Earlier this week, I learned that you are not being regarded as well as I like to see.
According to the IBM Institute for Business Value, the percentage of CEOs who say that IT is effective at delivering basic technology services has declined in ten years from 64% to 36%.
Surprisingly, tech leaders agreed, declining from 69% ten years ago to 47% today.
Why do you think this is?
Among the reasons, one stands out for sure: Overwhelm. The overwhelm of work to be done, the overwhelm of options to choose, the overwhelm of misinformation, the overwhelm of budget constraints, the overwhelm of talent competition.
Overwhelm is real. As is a lack of education.

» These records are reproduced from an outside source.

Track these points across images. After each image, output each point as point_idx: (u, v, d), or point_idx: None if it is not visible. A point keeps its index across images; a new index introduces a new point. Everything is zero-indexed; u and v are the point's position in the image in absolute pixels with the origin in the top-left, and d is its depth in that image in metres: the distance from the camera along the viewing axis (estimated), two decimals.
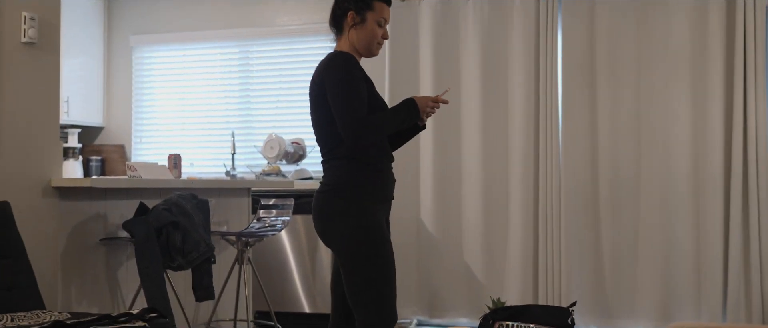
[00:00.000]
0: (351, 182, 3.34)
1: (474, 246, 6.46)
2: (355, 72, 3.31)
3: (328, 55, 3.38)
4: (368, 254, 3.27)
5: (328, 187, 3.35)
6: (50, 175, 4.35)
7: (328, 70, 3.31)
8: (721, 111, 5.94)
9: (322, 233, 3.36)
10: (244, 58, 7.47)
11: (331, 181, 3.35)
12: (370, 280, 3.27)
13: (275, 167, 6.86)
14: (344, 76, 3.28)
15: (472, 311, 6.38)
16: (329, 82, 3.29)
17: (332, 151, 3.37)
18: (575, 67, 6.25)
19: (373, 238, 3.29)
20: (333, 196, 3.33)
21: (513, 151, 6.37)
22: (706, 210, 5.97)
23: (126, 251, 4.68)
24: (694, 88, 6.01)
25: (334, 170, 3.37)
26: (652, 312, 6.08)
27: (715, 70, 5.95)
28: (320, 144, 3.41)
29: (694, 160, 6.01)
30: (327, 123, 3.33)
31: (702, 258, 5.98)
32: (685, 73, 6.03)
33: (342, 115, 3.25)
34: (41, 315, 3.63)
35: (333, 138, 3.34)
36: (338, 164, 3.36)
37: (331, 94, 3.27)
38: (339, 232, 3.31)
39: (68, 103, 7.12)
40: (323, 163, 3.42)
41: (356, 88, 3.28)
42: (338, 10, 3.45)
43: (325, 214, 3.33)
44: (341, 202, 3.32)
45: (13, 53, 4.24)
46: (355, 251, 3.28)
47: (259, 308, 6.05)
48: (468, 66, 6.48)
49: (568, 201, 6.21)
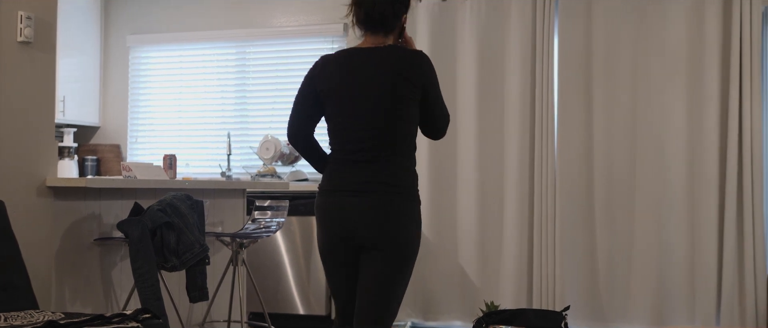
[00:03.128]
0: (414, 184, 3.35)
1: (468, 249, 6.46)
2: None
3: (412, 52, 3.32)
4: (415, 256, 3.34)
5: (397, 188, 3.28)
6: (45, 174, 4.35)
7: (429, 68, 3.30)
8: (717, 114, 5.94)
9: (379, 231, 3.24)
10: (241, 59, 7.47)
11: (400, 182, 3.29)
12: (407, 280, 3.32)
13: (271, 169, 6.86)
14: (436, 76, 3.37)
15: (466, 314, 6.39)
16: (431, 81, 3.30)
17: (389, 148, 3.29)
18: (571, 68, 6.26)
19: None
20: (406, 199, 3.30)
21: (508, 153, 6.37)
22: (700, 213, 5.98)
23: (120, 251, 4.68)
24: (689, 91, 6.02)
25: (397, 167, 3.30)
26: (646, 316, 6.08)
27: (710, 73, 5.96)
28: (388, 137, 3.28)
29: (690, 164, 6.02)
30: (407, 119, 3.29)
31: (696, 262, 5.99)
32: (681, 76, 6.04)
33: (446, 112, 3.40)
34: (35, 315, 3.63)
35: (402, 133, 3.30)
36: (400, 162, 3.31)
37: (435, 93, 3.31)
38: (406, 233, 3.27)
39: (64, 103, 7.11)
40: (375, 160, 3.29)
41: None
42: (392, 10, 3.35)
43: (391, 213, 3.26)
44: (412, 205, 3.31)
45: (9, 52, 4.24)
46: (412, 254, 3.29)
47: (253, 309, 6.05)
48: (464, 67, 6.49)
49: (562, 204, 6.21)
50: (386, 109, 3.25)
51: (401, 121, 3.27)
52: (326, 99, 3.34)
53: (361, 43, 3.40)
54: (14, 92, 4.26)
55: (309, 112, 3.39)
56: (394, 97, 3.24)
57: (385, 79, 3.25)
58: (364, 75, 3.28)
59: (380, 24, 3.33)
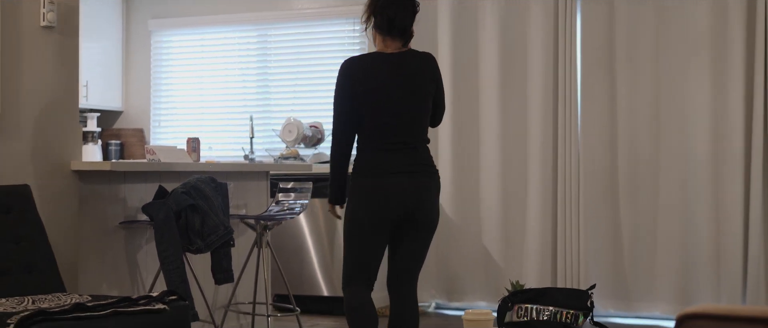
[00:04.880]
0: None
1: (492, 230, 6.45)
2: None
3: (428, 54, 3.86)
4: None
5: (434, 169, 3.82)
6: (70, 158, 4.37)
7: (438, 68, 3.87)
8: (742, 95, 5.89)
9: (432, 209, 3.79)
10: (263, 42, 7.47)
11: (432, 164, 3.82)
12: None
13: (293, 151, 6.86)
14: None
15: (490, 295, 6.38)
16: (441, 80, 3.86)
17: (422, 137, 3.81)
18: (594, 51, 6.22)
19: None
20: (437, 178, 3.83)
21: (531, 133, 6.35)
22: (725, 192, 5.94)
23: (145, 234, 4.70)
24: (713, 72, 5.97)
25: (427, 154, 3.81)
26: (671, 295, 6.06)
27: (735, 54, 5.91)
28: (419, 127, 3.80)
29: (714, 143, 5.97)
30: (429, 111, 3.82)
31: (721, 241, 5.95)
32: (705, 53, 5.99)
33: (445, 107, 3.97)
34: (62, 298, 3.65)
35: (427, 124, 3.84)
36: (427, 148, 3.82)
37: (441, 90, 3.87)
38: (437, 208, 3.83)
39: (87, 88, 7.14)
40: (420, 146, 3.79)
41: None
42: (412, 21, 3.81)
43: (436, 192, 3.82)
44: (439, 182, 3.85)
45: (33, 37, 4.26)
46: (436, 226, 3.86)
47: (278, 292, 6.07)
48: (486, 51, 6.46)
49: (586, 185, 6.19)
50: (420, 105, 3.78)
51: (427, 114, 3.82)
52: (364, 96, 3.73)
53: (383, 47, 3.81)
54: (38, 77, 4.28)
55: (353, 117, 3.78)
56: (426, 95, 3.79)
57: (418, 80, 3.78)
58: (402, 77, 3.76)
59: (401, 32, 3.77)
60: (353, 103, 3.75)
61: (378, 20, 3.76)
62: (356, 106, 3.75)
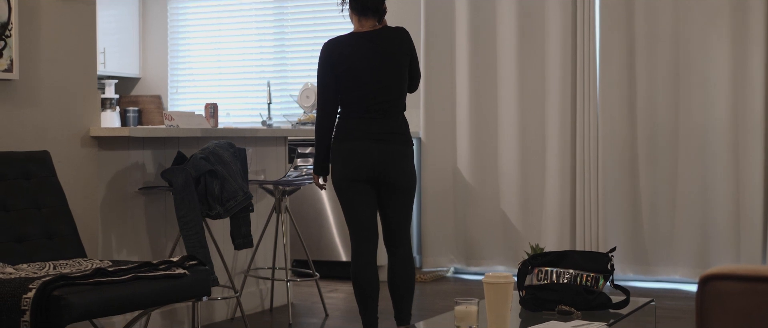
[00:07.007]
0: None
1: (510, 194, 6.45)
2: None
3: (400, 29, 4.26)
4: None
5: (407, 137, 4.21)
6: (89, 125, 4.38)
7: (412, 41, 4.27)
8: (762, 58, 5.84)
9: (401, 173, 4.17)
10: (279, 7, 7.44)
11: (406, 130, 4.22)
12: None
13: (311, 116, 6.86)
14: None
15: (509, 259, 6.39)
16: (414, 51, 4.29)
17: (400, 105, 4.23)
18: (613, 15, 6.17)
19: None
20: (410, 142, 4.24)
21: (550, 97, 6.32)
22: (745, 155, 5.90)
23: (165, 199, 4.72)
24: (733, 37, 5.91)
25: (403, 120, 4.24)
26: (690, 259, 6.05)
27: (755, 15, 5.84)
28: (395, 97, 4.20)
29: (733, 106, 5.93)
30: (403, 83, 4.23)
31: (741, 204, 5.92)
32: (724, 18, 5.93)
33: (420, 75, 4.46)
34: (83, 263, 3.67)
35: (404, 94, 4.26)
36: (403, 117, 4.25)
37: (416, 59, 4.30)
38: (414, 172, 4.26)
39: (105, 55, 7.14)
40: (394, 113, 4.19)
41: None
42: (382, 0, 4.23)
43: (410, 156, 4.23)
44: (412, 148, 4.26)
45: (50, 5, 4.26)
46: (414, 188, 4.28)
47: (297, 257, 6.09)
48: (504, 16, 6.42)
49: (605, 148, 6.17)
50: (396, 77, 4.20)
51: (404, 84, 4.24)
52: (344, 74, 4.14)
53: (358, 27, 4.22)
54: (55, 44, 4.28)
55: (335, 94, 4.18)
56: (401, 67, 4.21)
57: (393, 54, 4.20)
58: (378, 53, 4.17)
59: (374, 12, 4.18)
60: (334, 81, 4.15)
61: (352, 2, 4.20)
62: (337, 84, 4.15)
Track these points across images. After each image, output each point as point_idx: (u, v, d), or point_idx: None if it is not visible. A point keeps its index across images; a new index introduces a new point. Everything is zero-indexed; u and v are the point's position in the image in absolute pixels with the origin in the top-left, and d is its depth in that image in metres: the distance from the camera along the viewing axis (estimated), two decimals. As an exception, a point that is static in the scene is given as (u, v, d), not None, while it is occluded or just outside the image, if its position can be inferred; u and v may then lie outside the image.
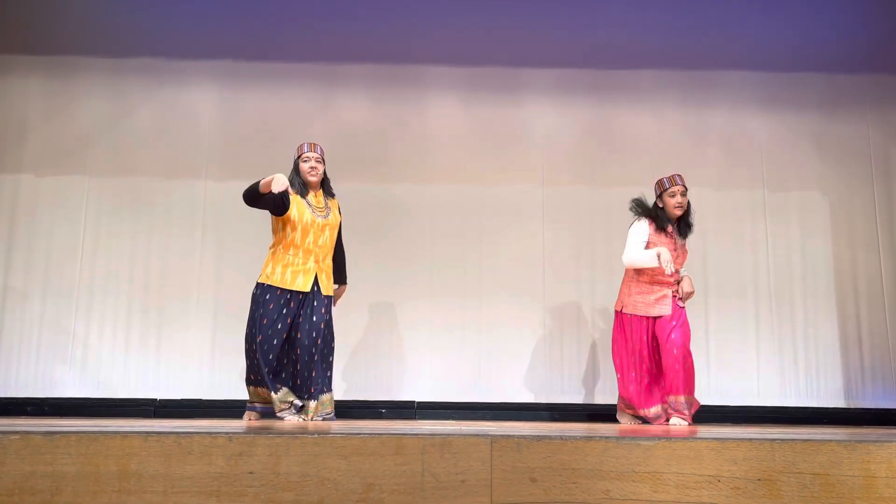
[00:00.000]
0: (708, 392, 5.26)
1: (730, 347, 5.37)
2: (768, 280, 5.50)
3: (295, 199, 3.98)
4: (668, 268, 3.96)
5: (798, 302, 5.48)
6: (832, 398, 5.36)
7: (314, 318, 3.94)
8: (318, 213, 4.00)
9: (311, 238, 3.96)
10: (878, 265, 5.55)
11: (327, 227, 4.02)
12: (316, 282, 3.97)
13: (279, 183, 3.75)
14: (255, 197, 3.84)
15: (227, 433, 1.62)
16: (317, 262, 3.99)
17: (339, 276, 4.20)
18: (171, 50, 5.68)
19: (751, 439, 1.68)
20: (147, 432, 1.62)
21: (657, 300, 4.18)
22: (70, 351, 5.22)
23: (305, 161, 4.03)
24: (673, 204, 4.20)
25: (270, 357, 3.90)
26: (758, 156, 5.68)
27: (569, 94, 5.75)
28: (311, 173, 4.02)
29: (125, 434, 1.60)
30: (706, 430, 2.81)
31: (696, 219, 4.44)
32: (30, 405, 5.06)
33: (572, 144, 5.67)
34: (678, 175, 4.27)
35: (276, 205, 3.93)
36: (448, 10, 5.77)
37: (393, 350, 5.33)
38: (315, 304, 3.97)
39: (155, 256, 5.38)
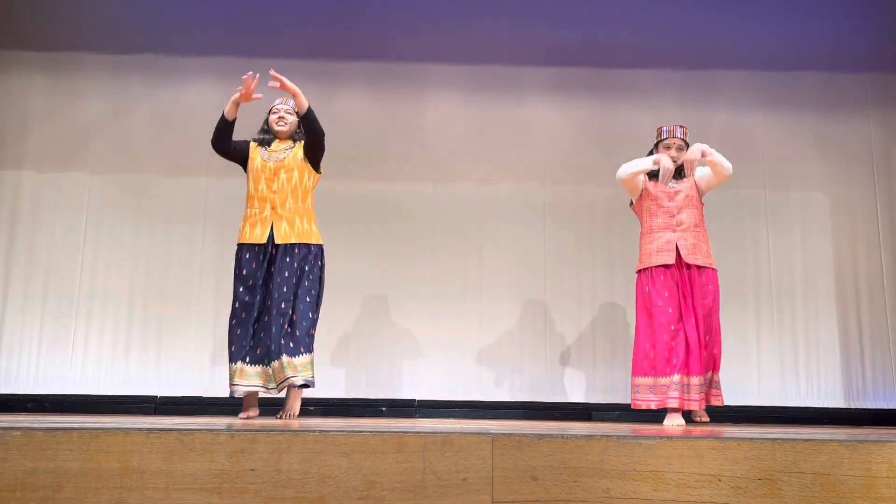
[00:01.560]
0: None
1: (730, 347, 5.36)
2: (769, 280, 5.50)
3: (253, 148, 3.91)
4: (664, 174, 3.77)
5: (799, 302, 5.48)
6: (832, 398, 5.36)
7: (276, 274, 3.70)
8: (271, 157, 3.84)
9: (263, 185, 3.77)
10: (879, 265, 5.55)
11: (281, 170, 3.80)
12: (272, 231, 3.73)
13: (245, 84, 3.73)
14: (224, 127, 3.83)
15: (228, 430, 1.63)
16: (273, 208, 3.76)
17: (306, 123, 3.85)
18: (171, 47, 5.68)
19: (752, 439, 1.68)
20: (149, 429, 1.62)
21: (659, 248, 3.85)
22: (71, 347, 5.23)
23: (275, 113, 3.96)
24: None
25: (241, 328, 3.69)
26: (758, 155, 5.67)
27: (569, 94, 5.75)
28: (279, 123, 3.91)
29: (127, 431, 1.60)
30: (707, 430, 2.82)
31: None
32: (30, 402, 5.06)
33: (572, 143, 5.67)
34: (680, 126, 4.05)
35: (239, 154, 3.89)
36: (448, 9, 5.76)
37: (393, 348, 5.33)
38: (278, 257, 3.72)
39: (156, 253, 5.38)
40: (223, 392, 5.12)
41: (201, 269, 5.36)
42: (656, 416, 4.19)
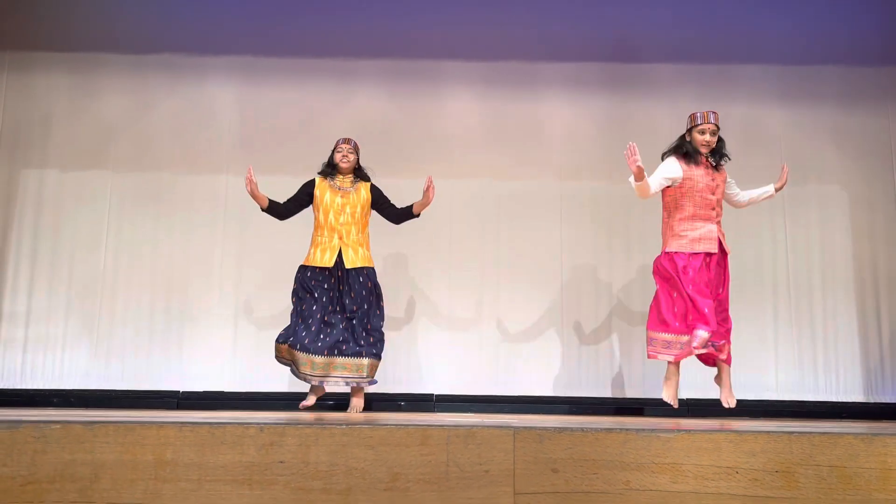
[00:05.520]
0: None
1: (748, 341, 5.36)
2: (787, 274, 5.49)
3: (319, 184, 4.45)
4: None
5: (817, 295, 5.47)
6: (851, 392, 5.35)
7: (352, 293, 4.35)
8: (339, 194, 4.42)
9: (332, 217, 4.37)
10: (897, 259, 5.53)
11: (347, 206, 4.41)
12: (340, 257, 4.33)
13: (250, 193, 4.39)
14: (271, 212, 4.47)
15: (258, 424, 1.68)
16: (340, 238, 4.37)
17: (408, 212, 4.57)
18: (191, 46, 5.74)
19: (769, 432, 1.71)
20: (182, 422, 1.67)
21: (700, 236, 4.13)
22: (94, 343, 5.32)
23: (339, 151, 4.52)
24: (701, 141, 4.20)
25: (311, 328, 4.29)
26: (776, 149, 5.66)
27: (585, 89, 5.75)
28: (343, 160, 4.48)
29: (161, 424, 1.66)
30: (725, 423, 2.84)
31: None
32: (56, 396, 5.16)
33: (589, 139, 5.68)
34: (713, 112, 4.25)
35: (301, 203, 4.48)
36: (464, 5, 5.78)
37: (411, 343, 5.38)
38: (349, 278, 4.35)
39: (177, 250, 5.46)
40: (245, 386, 5.22)
41: (222, 265, 5.44)
42: (675, 411, 4.22)
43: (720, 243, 4.15)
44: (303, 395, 4.44)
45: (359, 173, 4.56)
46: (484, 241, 5.51)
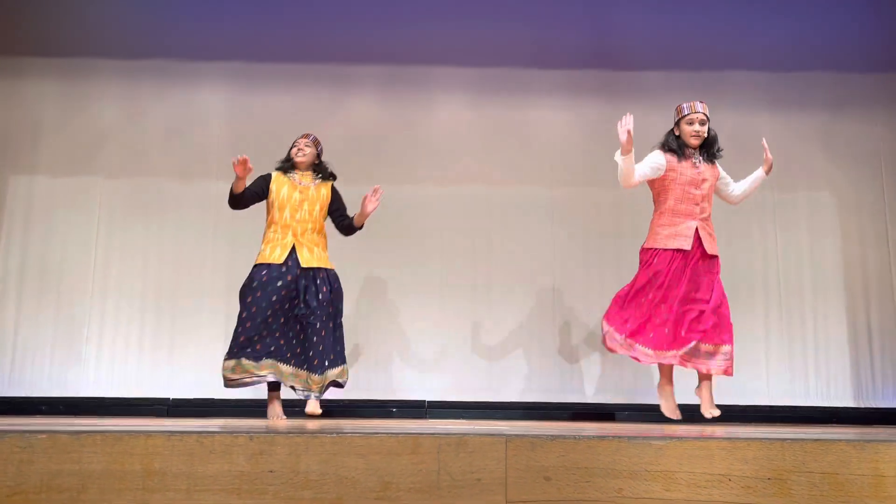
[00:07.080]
0: (717, 391, 5.25)
1: (739, 347, 5.35)
2: (777, 280, 5.51)
3: (277, 178, 4.24)
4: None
5: (807, 301, 5.49)
6: (842, 397, 5.37)
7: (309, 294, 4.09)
8: (297, 190, 4.19)
9: (287, 213, 4.13)
10: (887, 264, 5.55)
11: (305, 202, 4.17)
12: (294, 255, 4.09)
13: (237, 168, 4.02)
14: (236, 198, 4.14)
15: (247, 432, 1.66)
16: (294, 236, 4.12)
17: (351, 224, 4.30)
18: (182, 52, 5.73)
19: (761, 439, 1.71)
20: (170, 432, 1.66)
21: (676, 233, 3.92)
22: (84, 350, 5.28)
23: (295, 146, 4.32)
24: (690, 132, 3.95)
25: (254, 328, 4.01)
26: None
27: (576, 95, 5.77)
28: (298, 155, 4.27)
29: (149, 433, 1.64)
30: (717, 430, 2.84)
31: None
32: (45, 404, 5.11)
33: (580, 146, 5.68)
34: (700, 102, 4.02)
35: (259, 195, 4.21)
36: (456, 11, 5.80)
37: (403, 350, 5.36)
38: (303, 278, 4.10)
39: (167, 256, 5.43)
40: (236, 394, 5.17)
41: (213, 272, 5.41)
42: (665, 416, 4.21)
43: (699, 241, 3.91)
44: (296, 403, 4.41)
45: (320, 170, 4.31)
46: (475, 247, 5.51)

Executives need clarity on what they hear about but know so little about (think AI). Employees need direction on what they can or cannot due (shadow IT, security vulnerabilities). Customers need confidence that the solution offered solves the actual problem..
How do we combat a lack of knowledge and a load of exhaustion?
Four Words We Think We Understand Because We Are So Tired Of Hearing Them
Vision. Collaboration. Measurement. Integration.
We cast a vision when we should query about the vision.
We scratch the surface of business needs when we need to plunge into business opportunities.
We measure accomplishments when we need to measure outcomes and value.
We build at points of need when we need to immerse technology at every place in the organization.
Technology isn’t isolated; it powers a reimagined business. That requires diving into more rather than assuming that vision, collaboration, measurement and integration have been accomplished.
Part of the confidence loss over the years is IT being evaluated on “What have you done for me?” rather than “What are you doing with me?”
The first key in regaining confidence is moving from being a key contributor to being the Prime Navigator. Know the outcome, guide the way.
Five Results That Garner Lasting Credibility (IBM Study)
Growing Revenue
Increasing Production
Securing Applications and Data
Innovating Service
Aligning Business
These five mark the effectiveness of CIO leadership today. So, the second key to regaining confidence is that you are a Lead Hitter. Step up to the plate. Knock it out of the park.
Overwhelm and lack of knowledge (either ignorance or misinformation) erode at confidence levels, yours and theirs.
You know that you need to ring the cash register, produce, secure, innovate and align. You get it.
And you need to do so with leaders and not just for leaders.
The last sentence is still your biggest challenge and your biggest opportunity.
Your executive team wonders How technology serves them. But they still don’t understand AI, let alone new horizons in computing and human-machine co-action.
You need to know What they want and Why they want it . Then you can explain, explore and educate on How to get there.
There has never been a greater time for confidence in technology. Or in you.
Confidence is the product of what I call Near Leadership. You get alongside (to focus and to educate) to help others get ahead.